**WHAT YOU NEED TO DO:** Express as a JSON list of strings, one string per line, the lines that begin with the one containing "ClickUp Bảng trắng" and end with the one containing "Tecni Art Flex Curl Bounce", both included. Leave out blank lines and the pictures.

Dataset entries

*-*-*

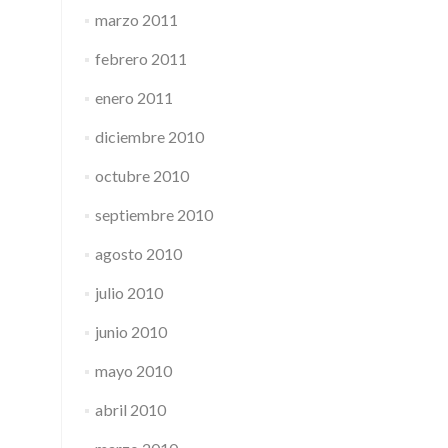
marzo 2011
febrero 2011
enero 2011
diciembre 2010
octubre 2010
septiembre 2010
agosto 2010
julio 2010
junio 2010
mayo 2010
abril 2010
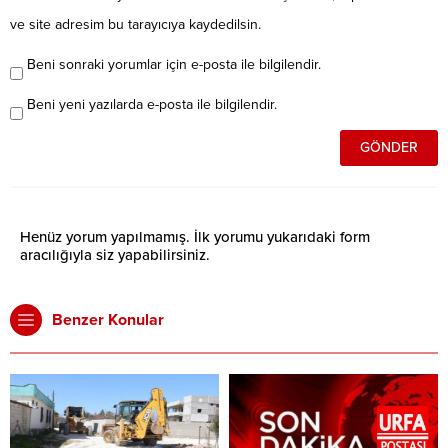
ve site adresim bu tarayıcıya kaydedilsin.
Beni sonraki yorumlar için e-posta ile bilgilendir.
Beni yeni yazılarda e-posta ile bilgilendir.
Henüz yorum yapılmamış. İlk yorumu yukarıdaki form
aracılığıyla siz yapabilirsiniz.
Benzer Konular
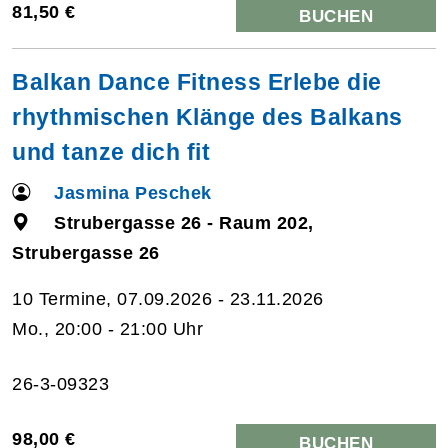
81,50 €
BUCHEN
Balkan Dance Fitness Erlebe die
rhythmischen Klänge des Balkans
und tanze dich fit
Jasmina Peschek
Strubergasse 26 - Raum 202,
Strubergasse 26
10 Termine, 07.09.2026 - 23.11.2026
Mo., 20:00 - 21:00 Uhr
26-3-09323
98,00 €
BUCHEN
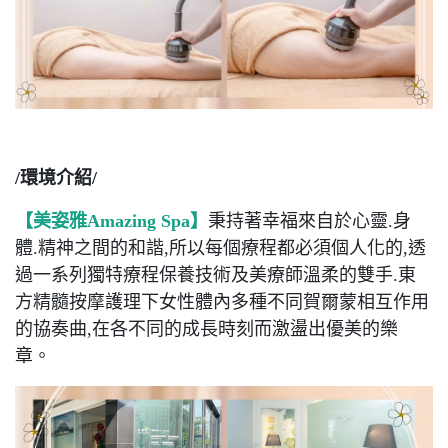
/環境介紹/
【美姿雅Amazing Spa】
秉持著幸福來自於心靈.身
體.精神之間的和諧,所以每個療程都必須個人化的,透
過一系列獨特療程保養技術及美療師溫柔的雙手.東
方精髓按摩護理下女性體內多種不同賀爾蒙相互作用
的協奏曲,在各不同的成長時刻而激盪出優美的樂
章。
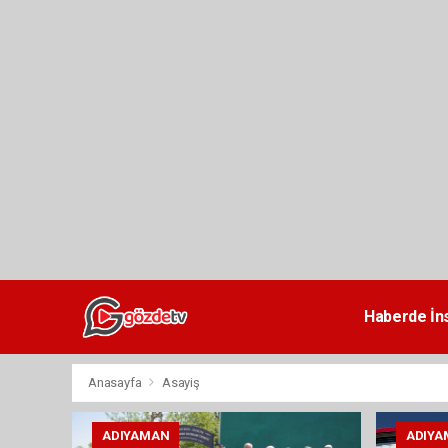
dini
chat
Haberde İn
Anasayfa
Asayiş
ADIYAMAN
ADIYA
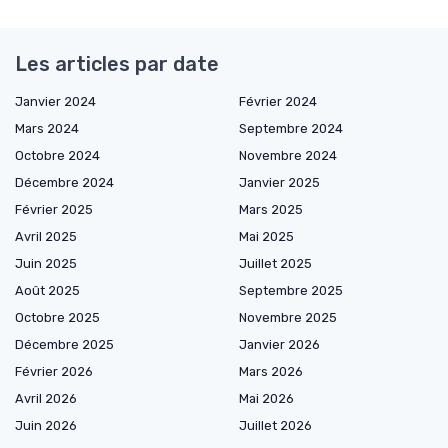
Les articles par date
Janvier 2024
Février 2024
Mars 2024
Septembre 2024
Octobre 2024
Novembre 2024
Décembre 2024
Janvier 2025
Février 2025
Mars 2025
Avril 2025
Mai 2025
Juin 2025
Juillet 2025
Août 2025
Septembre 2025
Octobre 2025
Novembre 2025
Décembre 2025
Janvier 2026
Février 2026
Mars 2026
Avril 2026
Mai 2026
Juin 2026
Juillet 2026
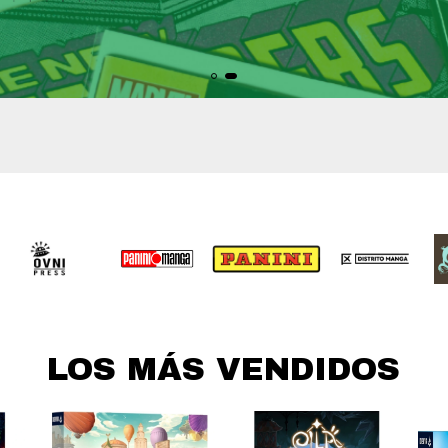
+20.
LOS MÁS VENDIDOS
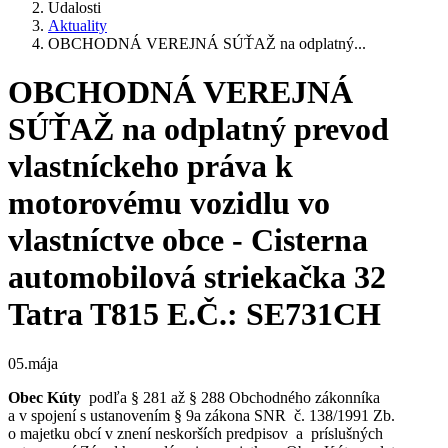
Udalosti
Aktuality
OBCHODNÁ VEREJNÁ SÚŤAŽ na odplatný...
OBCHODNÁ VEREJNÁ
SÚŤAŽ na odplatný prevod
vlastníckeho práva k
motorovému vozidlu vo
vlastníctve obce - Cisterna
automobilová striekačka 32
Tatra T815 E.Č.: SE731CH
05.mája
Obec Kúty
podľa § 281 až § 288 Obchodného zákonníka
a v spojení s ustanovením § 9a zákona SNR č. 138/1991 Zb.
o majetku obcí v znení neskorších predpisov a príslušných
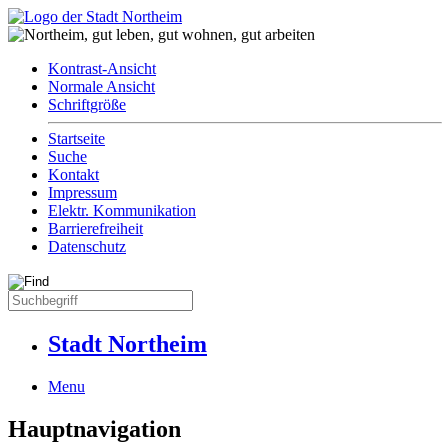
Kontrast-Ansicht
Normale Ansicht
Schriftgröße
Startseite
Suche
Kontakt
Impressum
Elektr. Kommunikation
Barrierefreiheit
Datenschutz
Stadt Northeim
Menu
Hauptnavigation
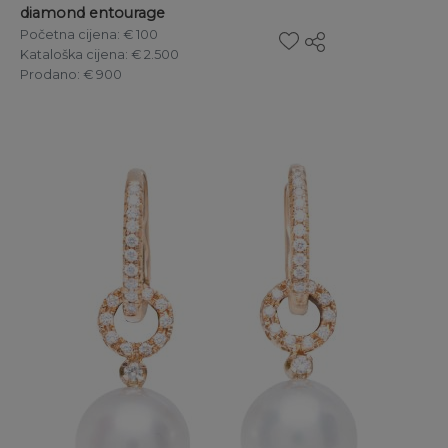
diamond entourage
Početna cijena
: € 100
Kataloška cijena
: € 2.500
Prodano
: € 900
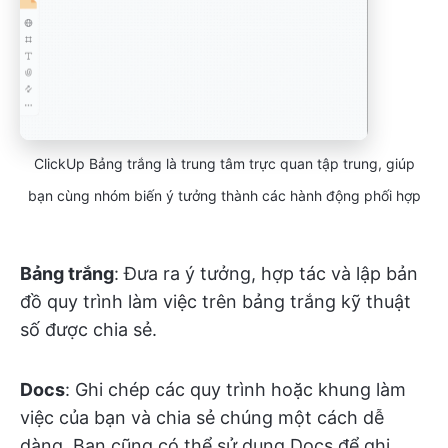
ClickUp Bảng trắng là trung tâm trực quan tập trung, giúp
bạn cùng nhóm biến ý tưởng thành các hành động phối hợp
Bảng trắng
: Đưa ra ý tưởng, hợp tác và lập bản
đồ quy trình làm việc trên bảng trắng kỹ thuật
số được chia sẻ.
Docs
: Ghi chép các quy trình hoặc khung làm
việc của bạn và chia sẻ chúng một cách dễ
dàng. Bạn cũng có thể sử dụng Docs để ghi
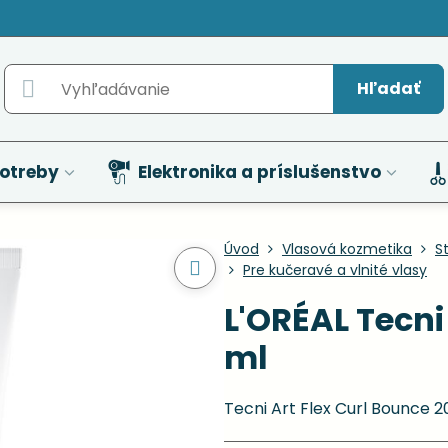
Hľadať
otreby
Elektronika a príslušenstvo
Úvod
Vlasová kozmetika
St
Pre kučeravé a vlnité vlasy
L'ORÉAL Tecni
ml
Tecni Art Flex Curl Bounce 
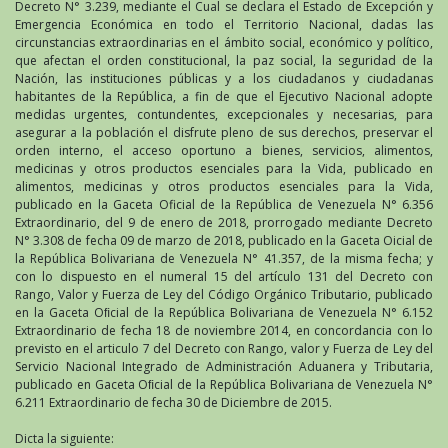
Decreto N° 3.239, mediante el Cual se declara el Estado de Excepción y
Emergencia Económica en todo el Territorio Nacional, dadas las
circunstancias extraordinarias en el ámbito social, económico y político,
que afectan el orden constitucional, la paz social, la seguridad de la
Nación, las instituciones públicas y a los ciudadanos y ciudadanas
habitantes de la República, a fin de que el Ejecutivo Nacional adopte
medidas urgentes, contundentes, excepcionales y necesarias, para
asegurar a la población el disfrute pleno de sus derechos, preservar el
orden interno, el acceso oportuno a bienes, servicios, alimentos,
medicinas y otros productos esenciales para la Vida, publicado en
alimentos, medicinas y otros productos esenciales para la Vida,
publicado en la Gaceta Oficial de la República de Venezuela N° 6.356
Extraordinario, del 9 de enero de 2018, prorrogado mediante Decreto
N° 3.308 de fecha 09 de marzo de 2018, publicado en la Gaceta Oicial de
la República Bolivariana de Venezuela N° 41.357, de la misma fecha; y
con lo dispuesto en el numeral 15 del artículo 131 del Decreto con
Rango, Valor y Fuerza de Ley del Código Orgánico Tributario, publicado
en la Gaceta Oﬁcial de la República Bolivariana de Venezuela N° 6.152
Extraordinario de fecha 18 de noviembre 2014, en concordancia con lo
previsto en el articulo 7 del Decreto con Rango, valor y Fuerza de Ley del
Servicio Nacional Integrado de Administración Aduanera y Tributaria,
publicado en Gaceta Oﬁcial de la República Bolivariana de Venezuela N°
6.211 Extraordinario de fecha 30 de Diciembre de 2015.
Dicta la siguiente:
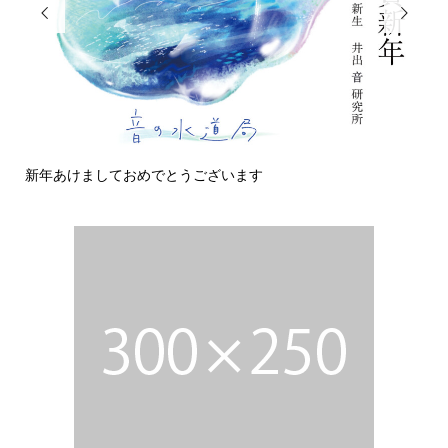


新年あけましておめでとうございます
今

*-*-*

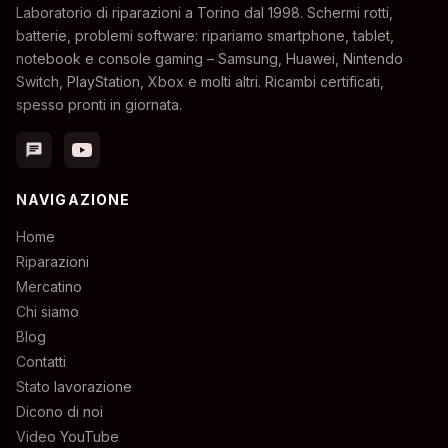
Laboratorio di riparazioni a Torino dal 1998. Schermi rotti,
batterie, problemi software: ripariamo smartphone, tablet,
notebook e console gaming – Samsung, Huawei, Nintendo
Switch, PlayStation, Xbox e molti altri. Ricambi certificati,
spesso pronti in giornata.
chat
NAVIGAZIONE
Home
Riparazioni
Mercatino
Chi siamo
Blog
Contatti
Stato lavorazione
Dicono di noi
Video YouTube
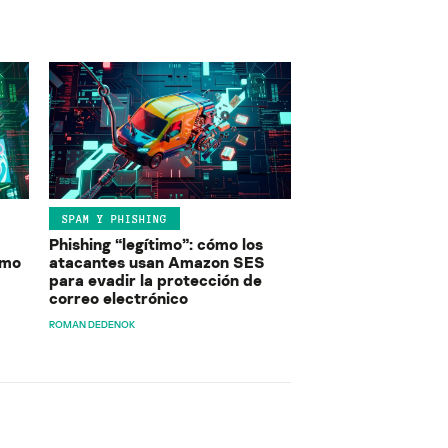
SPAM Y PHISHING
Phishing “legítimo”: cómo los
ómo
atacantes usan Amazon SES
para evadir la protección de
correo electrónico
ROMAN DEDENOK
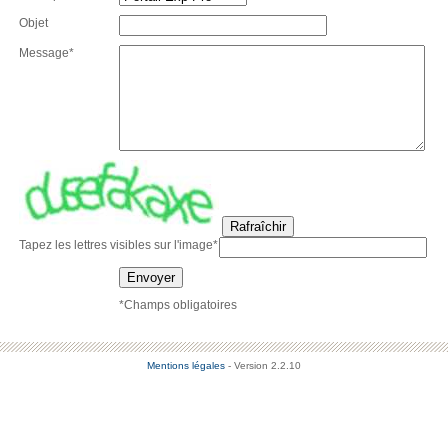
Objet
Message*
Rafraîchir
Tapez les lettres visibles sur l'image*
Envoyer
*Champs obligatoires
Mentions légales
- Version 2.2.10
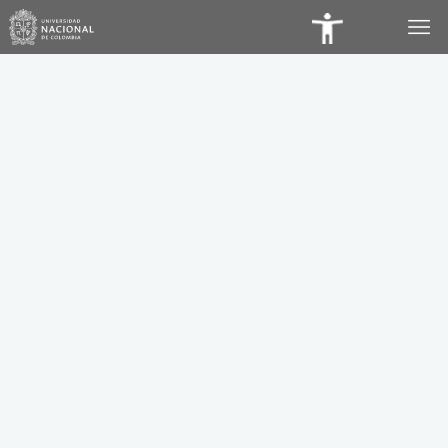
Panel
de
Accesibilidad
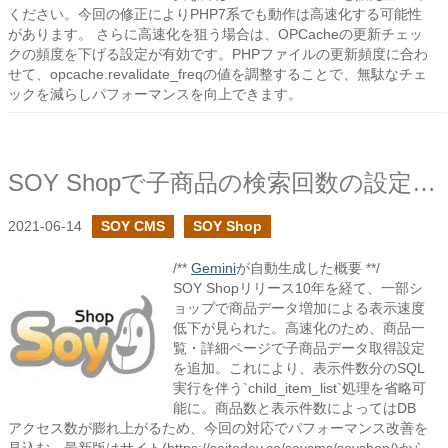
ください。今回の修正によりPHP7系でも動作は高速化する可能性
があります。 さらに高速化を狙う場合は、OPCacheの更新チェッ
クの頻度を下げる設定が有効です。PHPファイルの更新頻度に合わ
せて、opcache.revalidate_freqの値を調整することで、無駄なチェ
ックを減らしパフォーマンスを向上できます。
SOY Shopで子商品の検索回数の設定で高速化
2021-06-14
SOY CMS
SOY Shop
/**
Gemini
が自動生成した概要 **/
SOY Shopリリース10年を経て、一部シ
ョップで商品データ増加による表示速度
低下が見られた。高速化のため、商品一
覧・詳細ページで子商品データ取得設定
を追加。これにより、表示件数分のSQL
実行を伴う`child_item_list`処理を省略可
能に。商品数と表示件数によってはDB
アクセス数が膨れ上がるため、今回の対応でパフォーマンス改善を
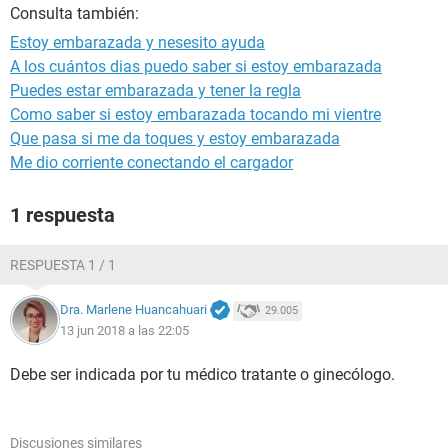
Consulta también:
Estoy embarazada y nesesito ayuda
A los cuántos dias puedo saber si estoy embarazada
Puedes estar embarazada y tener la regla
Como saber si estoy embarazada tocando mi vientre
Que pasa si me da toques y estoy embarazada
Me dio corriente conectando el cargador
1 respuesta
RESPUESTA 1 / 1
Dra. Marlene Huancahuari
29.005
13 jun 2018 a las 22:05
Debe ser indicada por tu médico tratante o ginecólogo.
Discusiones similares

*-*-*

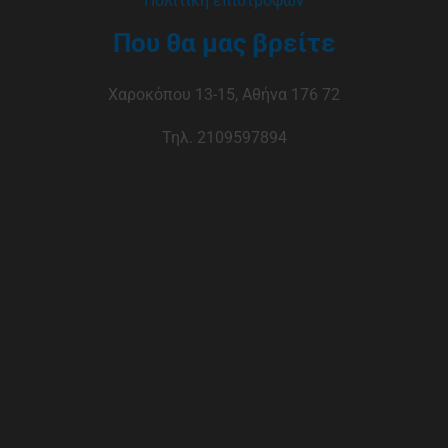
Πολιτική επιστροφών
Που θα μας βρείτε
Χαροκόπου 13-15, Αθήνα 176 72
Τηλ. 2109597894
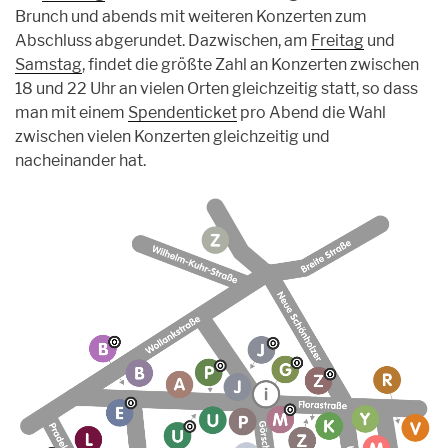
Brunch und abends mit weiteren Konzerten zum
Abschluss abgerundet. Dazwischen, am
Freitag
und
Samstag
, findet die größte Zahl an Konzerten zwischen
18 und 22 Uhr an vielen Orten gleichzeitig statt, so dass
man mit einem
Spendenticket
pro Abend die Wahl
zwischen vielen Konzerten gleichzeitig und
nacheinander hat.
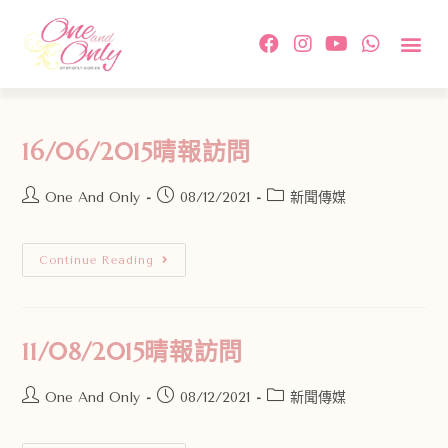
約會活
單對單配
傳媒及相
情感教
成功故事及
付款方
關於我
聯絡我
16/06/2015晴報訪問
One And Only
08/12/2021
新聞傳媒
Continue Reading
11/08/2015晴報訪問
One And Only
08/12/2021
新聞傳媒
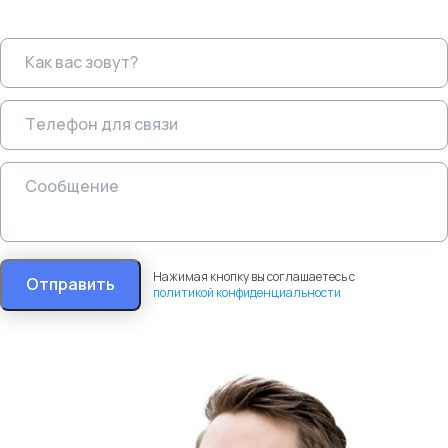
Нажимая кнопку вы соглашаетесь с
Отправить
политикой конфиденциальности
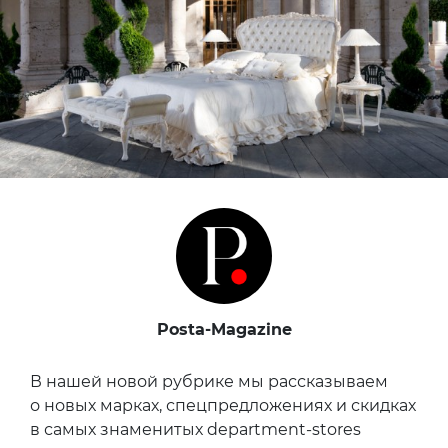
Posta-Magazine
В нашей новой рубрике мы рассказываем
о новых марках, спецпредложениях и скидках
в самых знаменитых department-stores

*-*-*

**SOLUTION TO THIS PROBLEM:**
[
  "ClickUp Bảng trắng là trung tâm trực quan tập trung, giúp",
  "bạn cùng nhóm biến ý tưởng thành các hành động phối hợp",
  "Bảng trắng",
  ": Đưa ra ý tưởng, hợp tác và lập bản",
  "đồ quy trình làm việc trên bảng trắng kỹ thuật",
  "số được chia sẻ.",
  "Docs",
  ": Ghi chép các quy trình hoặc khung làm",
  "việc của bạn và chia sẻ chúng một cách dễ",
  "dàng. Bạn cũng có thể sử dụng Docs để ghi",
  "Hľadať",
  "otreby",
  "Elektronika a príslušenstvo",
  "Úvod",
  "Vlasová kozmetika",
  "St",
  "Pre kučeravé a vlnité vlasy",
  "L'ORÉAL Tecni",
  "ml",
  "Tecni Art Flex Curl Bounce "
]